CRÓNICA
Sílvia Pérez Cruz y Marco Mezquida, en su planeta de música
La cantante y el pianista exhibieron una honda complicidad en el estreno de su alianza en Peralada, viajando de la canción brasileña a Radiohead
Jordi Bianciotto
Periodista
Jordi Bianciotto
El sentido de la improvisación es el carril por el que transita su alianza, han dicho Sílvia Pérez Cruz y Marco Mezquida a propósito del espectáculo que estrenaron este jueves en Peralada. Pero no se trata de un salto sin red ni de una ‘jam’: la expresividad natural y la complicidad fluyen creando parcelas de libertad a través de unas pautas marcadas, un repertorio y una puesta en escena cuidadosamente casuales, donde cada destello de espontaneidad genuina se acoge a un movimiento, una pose y un tono de luz pensados de antemano.
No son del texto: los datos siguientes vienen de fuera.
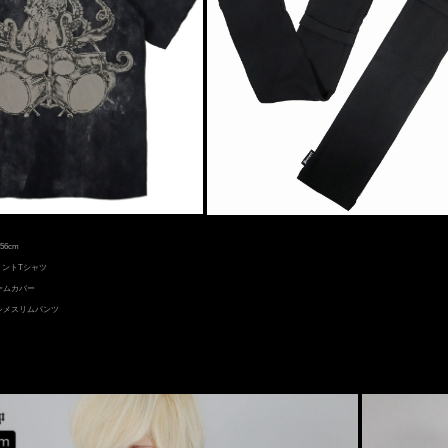
56cm
プリントTシャツ
アームカバー
アシメスリムパンツ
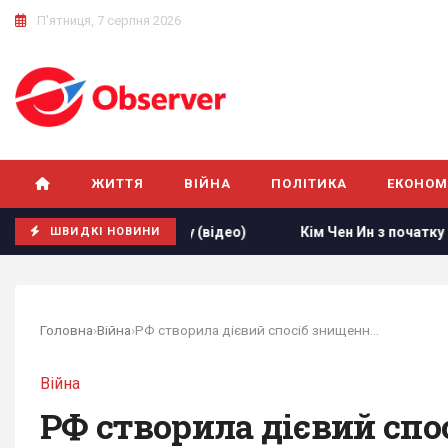
П'ятниця, 7 серпня 2026
ЖИТТЯ
ВІЙНА
ПОЛІТИКА
ЕКОНОМ
д кордону (відео)
Кім Чен Ин з початку війни в Україні о
ШВИДКІ НОВИНИ
Головна
›
Війна
›
РФ створила дієвий спосіб знищення FPV-дронів:...
Війна
РФ створила дієвий спос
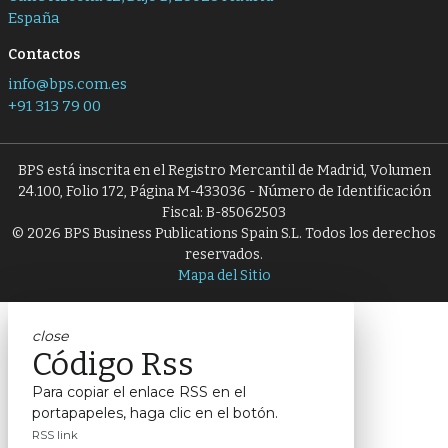
España
Contactos
info@bps.com.es
+91 313 79 00
BPS está inscrita en el Registro Mercantil de Madrid, Volumen
24.100, Folio 172, Página M-433036 - Número de Identificación
Fiscal: B-85062503
© 2026 BPS Business Publications Spain S.L. Todos los derechos
reservados.
Mapa del Sitio
close
Código Rss
Para copiar el enlace RSS en el
portapapeles, haga clic en el botón.
RSS link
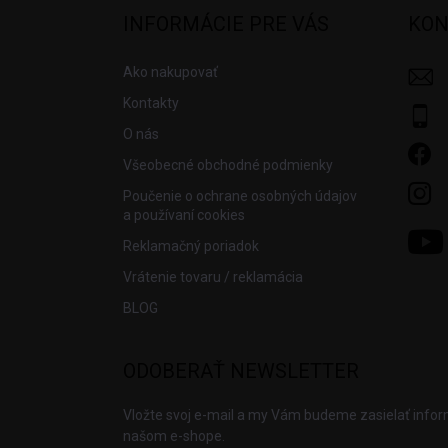
ä
INFORMÁCIE PRE VÁS
KON
t
i
Ako nakupovať
e
Kontakty
O nás
Všeobecné obchodné podmienky
Poučenie o ochrane osobných údajov
a používaní cookies
Reklamačný poriadok
Vrátenie tovaru / reklamácia
BLOG
ODOBERAŤ NEWSLETTER
Vložte svoj e-mail a my Vám budeme zasielať info
našom e-shope.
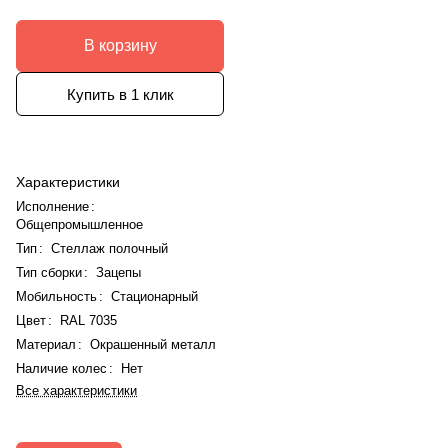
В корзину
Купить в 1 клик
Характеристики
Исполнение
:
Общепромышленное
Тип
:
Стеллаж полочный
Тип сборки
:
Зацепы
Мобильность
:
Стационарный
Цвет
:
RAL 7035
Материал
:
Окрашенный металл
Наличие колес
:
Нет
Все характеристики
Pero en estas brechas abiertas aquí y allá para el diálogo libre entre la cantante y el pianista es donde les vimos, como dirían Sister Sledge, perdidos en la música: extraviados a conciencia y a placer hasta perder el mundo de vista. Tratándose de Sílvia Pérez Cruz, se diría que la canción es ella misma. En ese punto de confluencia anímica se sustenta una entente fértil y llena de sentido que si bien no presenta composiciones de estreno aporta otros vivos enfoques de piezas retomadas de diversos, muchísimos, proyectos en los que se ha involucrado ella a lo largo de los años. Abriendo y cerrando con el estándar ‘My funny valentine’, de Rodgers y Hart, entonada primero sin letra, como un esbozo adormilado, y recorrida sílaba a sílaba como cierre.
Con pocas palabras
Entre ambos momentos, partituras de origen muy variado, insinuando un hilo conductor con vistas a Latinoamérica a través de la pista lusófona: del contemporáneo brasileño del sur Vítor Ramil (‘Estrela, estrela’) al fado, que no parece un fado, ‘Barco negro’, y que un día interpretó Amália Rodrigues, a través de ‘Asa branco’, de Luiz Gonzaga. Pero, más allá del pentagrama, el espectáculo de Pérez Cruz modulando su oceánico repertorio de modos expresivos, sollozando y haciéndose pequeña y alzándose luego autoritaria, relamiéndose en la sutileza y forzando rizos vocales, a veces un poco pasados de rosca, sobre las inquietas marejadas de Mezquida en los dos pianos dispuestos en escena, uno de pared y otro de cola. “Estamos tan a gusto que decidimos no hablar”, apuntó ella, medio en broma medio en serio, reforzando esa sensación de evasión total en su mundo.
Las canciones para el montaje teatral ‘Cyrano’, como la delicada ‘Ensumo l’abril’, trajeron una Sílvia sentada al piano, instrumento que desapareció en un ‘Niño mudo’ (del repertorio de Quilapayún) en versión ‘a cappella’. Arpegios de vanguardia en torno al poema ‘For a fatherless son’, de Sylvia Plath, y en el bis, un ‘No surprises’, de Radiohead, con piano de juguete. A esas alturas caían ya cartas más reconocibles: de ‘La llorona’ al fetiche familiar ‘Vestida de nit’ y a un ‘Pequeño vals vienés’ (Lorca y Cohen) en la que ella brindó su perfil más salvaje, enredada en sus estrofas “de muerte y de coñac”, y realzando una alianza de recorrido aún por desvelar.